**TASK OBJECTIVE**
Every line of the records that holds the word "bien" should be copied out.

**TASK DATA**
○ ○ ○ ○ ○ ○ ○
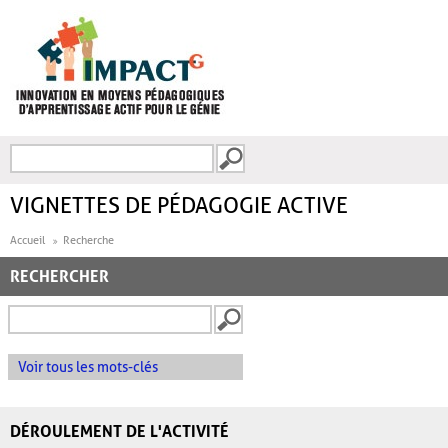
Aller au contenu principal
Recherche
FORMULAIRE DE
RECHERCHE
VIGNETTES DE PÉDAGOGIE ACTIVE
Accueil
Recherche
RECHERCHER
Voir tous les mots-clés
DÉROULEMENT DE L'ACTIVITÉ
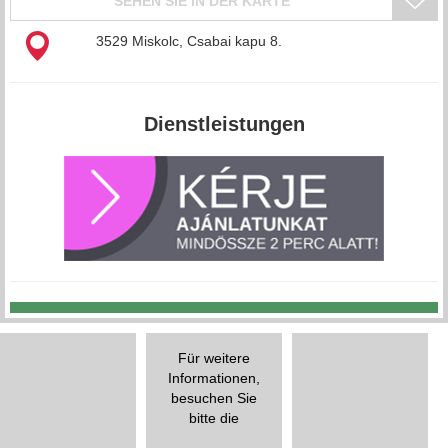
SEHEN SIE IN DER KARTE
3529 Miskolc, Csabai kapu 8.
Dienstleistungen
Für weitere
Informationen,
besuchen Sie
bitte die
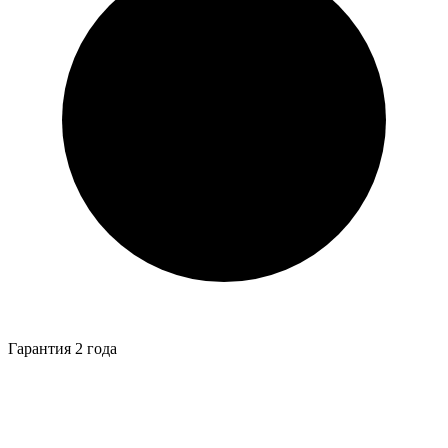
Гарантия 2 года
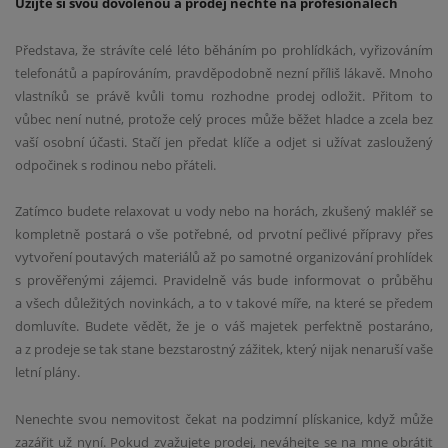
Užijte si svou dovolenou a prodej nechte na profesionálech
Představa, že strávíte celé léto běháním po prohlídkách, vyřizováním
telefonátů a papírováním, pravděpodobně nezní příliš lákavě. Mnoho
vlastníků se právě kvůli tomu rozhodne prodej odložit. Přitom to
vůbec není nutné, protože celý proces může běžet hladce a zcela bez
vaší osobní účasti. Stačí jen předat klíče a odjet si užívat zasloužený
odpočinek s rodinou nebo přáteli.
Zatímco budete relaxovat u vody nebo na horách, zkušený makléř se
kompletně postará o vše potřebné, od prvotní pečlivé přípravy přes
vytvoření poutavých materiálů až po samotné organizování prohlídek
s prověřenými zájemci. Pravidelně vás bude informovat o průběhu
a všech důležitých novinkách, a to v takové míře, na které se předem
domluvíte. Budete vědět, že je o váš majetek perfektně postaráno,
a z prodeje se tak stane bezstarostný zážitek, který nijak nenaruší vaše
letní plány.
Nenechte svou nemovitost čekat na podzimní plískanice, když může
zazářit už nyní. Pokud zvažujete prodej, neváhejte se na mne obrátit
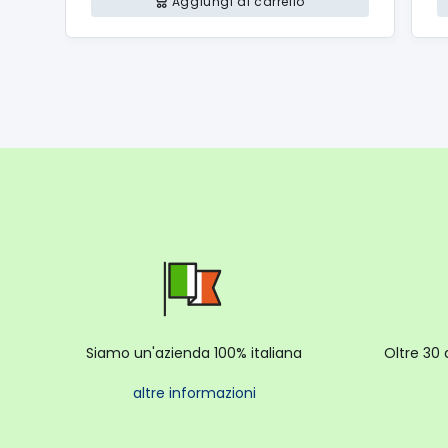
Aggiungi al carrello
Siamo un'azienda 100% italiana
Oltre 30 
altre informazioni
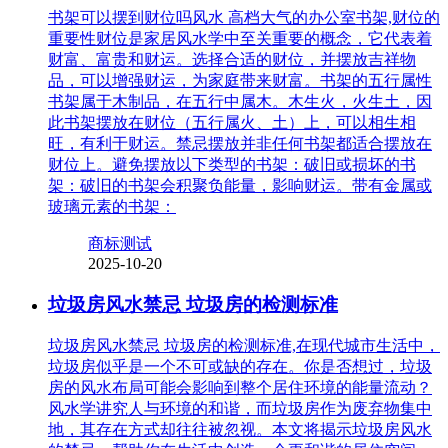
书架可以摆到财位吗风水 高档大气的办公室书架,财位的
重要性财位是家居风水学中至关重要的概念，它代表着
财富、富贵和财运。选择合适的财位，并摆放吉祥物
品，可以增强财运，为家庭带来财富。书架的五行属性
书架属于木制品，在五行中属木。木生火，火生土，因
此书架摆放在财位（五行属火、土）上，可以相生相
旺，有利于财运。禁忌摆放并非任何书架都适合摆放在
财位上。避免摆放以下类型的书架：破旧或损坏的书
架：破旧的书架会积聚负能量，影响财运。带有金属或
玻璃元素的书架：
商标测试
2025-10-20
垃圾房风水禁忌 垃圾房的检测标准
垃圾房风水禁忌 垃圾房的检测标准,在现代城市生活中，
垃圾房似乎是一个不可或缺的存在。你是否想过，垃圾
房的风水布局可能会影响到整个居住环境的能量流动？
风水学讲究人与环境的和谐，而垃圾房作为废弃物集中
地，其存在方式却往往被忽视。本文将揭示垃圾房风水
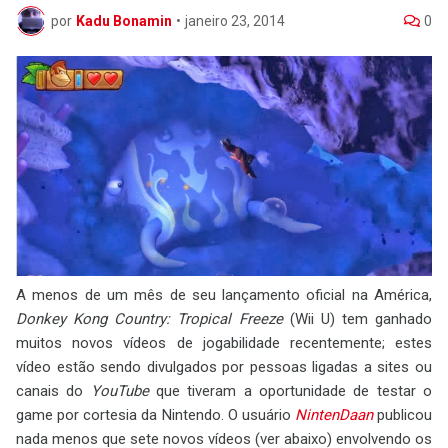
por
Kadu Bonamin
•
janeiro 23, 2014
0
A menos de um mês de seu lançamento oficial na América,
Donkey Kong Country: Tropical Freeze
(Wii U) tem ganhado
muitos novos vídeos de jogabilidade recentemente; estes
vídeo estão sendo divulgados por pessoas ligadas a sites ou
canais do
YouTube
que tiveram a oportunidade de testar o
game por cortesia da Nintendo. O usuário
NintenDaan
publicou
nada menos que sete novos vídeos (ver abaixo) envolvendo os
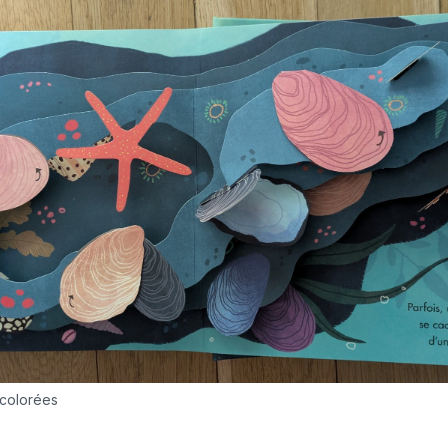
s colorées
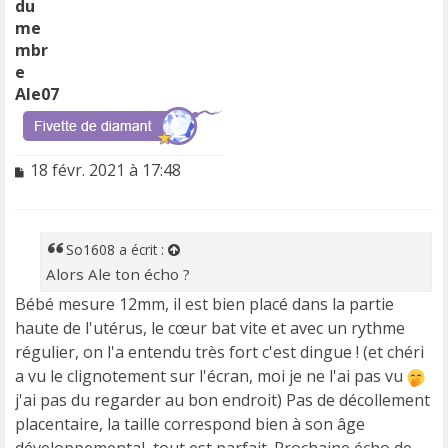
Ale07
M
18 févr. 2021 à 17:48
e
s
s
a
So1608
a écrit :
g
Alors Ale ton écho ?
e
n
Bébé mesure 12mm, il est bien placé dans la partie
o
haute de l'utérus, le cœur bat vite et avec un rythme
n
régulier, on l'a entendu très fort c'est dingue ! (et chéri
l
a vu le clignotement sur l'écran, moi je ne l'ai pas vu
u
j'ai pas du regarder au bon endroit) Pas de décollement
placentaire, la taille correspond bien à son âge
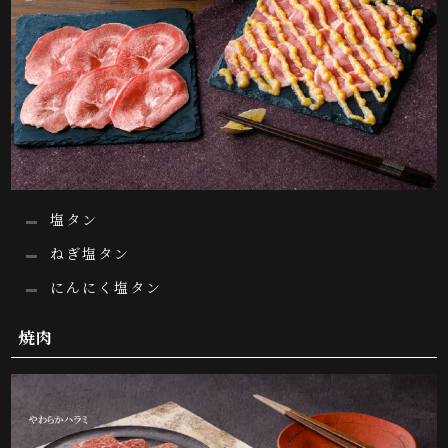
塩タン
ねぎ塩タン
にんにく塩タン
焼肉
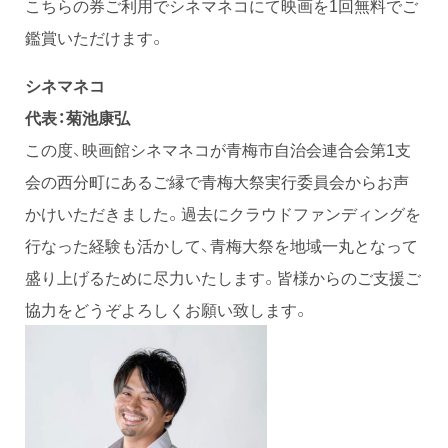
こちらの券ご利用でシネマネコにて映画を1回無料でご
鑑賞いただけます。
シネマネコ
代表：菊池康弘
この度、映画館シネマネコが青梅市自治会連合会第1支
会の西分町にあるご縁で青梅大祭実行委員会からお声
かけいただきました。過去にクラウドファンディングを
行なった経験も活かして、青梅大祭を地域一丸となって
盛り上げるために尽力いたします。皆様からのご支援ご
協力をどうぞよろしくお願い致します。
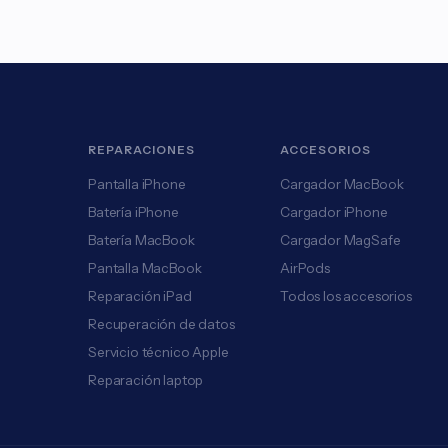
REPARACIONES
ACCESORIOS
Pantalla iPhone
Cargador MacBook
Batería iPhone
Cargador iPhone
Batería MacBook
Cargador MagSafe
Pantalla MacBook
AirPods
Reparación iPad
Todos los accesorios
Recuperación de datos
Servicio técnico Apple
Reparación laptop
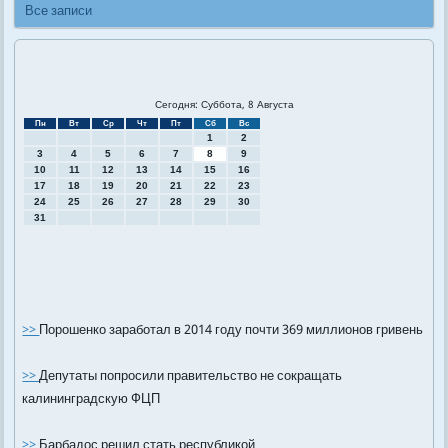
Все записи
Сегодня: Суббота, 8 Августа
Пн
Вт
Ср
Чт
Пт
Сб
Вс
1
2
3
4
5
6
7
8
9
10
11
12
13
14
15
16
17
18
19
20
21
22
23
24
25
26
27
28
29
30
31
>>
Порошенко заработал в 2014 году почти 369 миллионов гривень
>>
Депутаты попросили правительство не сокращать
калининградскую ФЦП
>>
Барбадос решил стать республикой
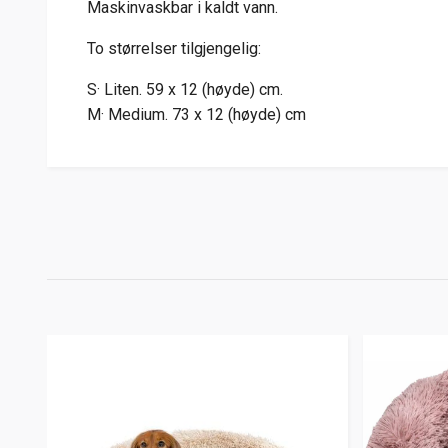
Maskinvaskbar i kaldt vann.
To størrelser tilgjengelig:
S· Liten. 59 x 12 (høyde) cm.
M· Medium. 73 x 12 (høyde) cm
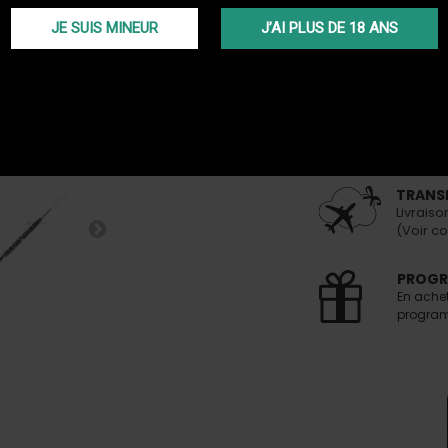
JE SUIS MINEUR
J’AI PLUS DE 18 ANS
Prévenez
LIVRAIS
Faites v
passée 
TRANS
Livraiso
(Voir co
PROGR
En ache
programm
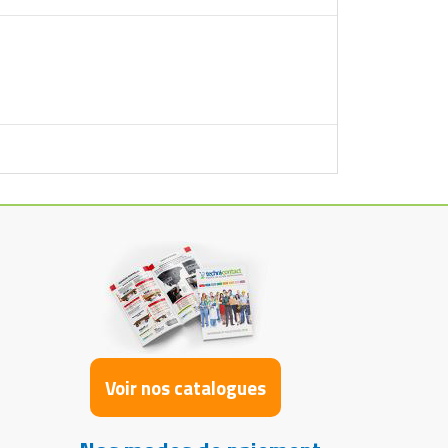
Voir nos catalogues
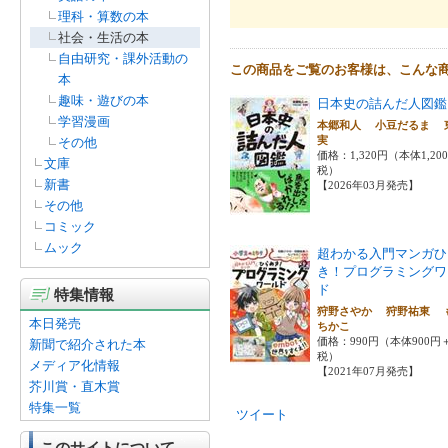
理科・算数の本
社会・生活の本
自由研究・課外活動の
この商品をご覧のお客様は、こんな
本
趣味・遊びの本
日本史の詰んだ人図鑑
学習漫画
本郷和人 小豆だるま 
実
その他
価格：1,320円（本体1,20
文庫
税）
新書
【2026年03月発売】
その他
コミック
ムック
超わかる入門マンガひ
き！プログラミングワ
ド
特集情報
狩野さやか 狩野祐東 
本日発売
ちかこ
価格：990円（本体900円
新聞で紹介された本
税）
メディア化情報
【2021年07月発売】
芥川賞・直木賞
特集一覧
ツイート
このサイトについて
○ ○ ○ ○ ○ ○ ○
**EXPECTED ANSWER**
Bébé mesure 12mm, il est bien placé dans la partie
placentaire, la taille correspond bien à son âge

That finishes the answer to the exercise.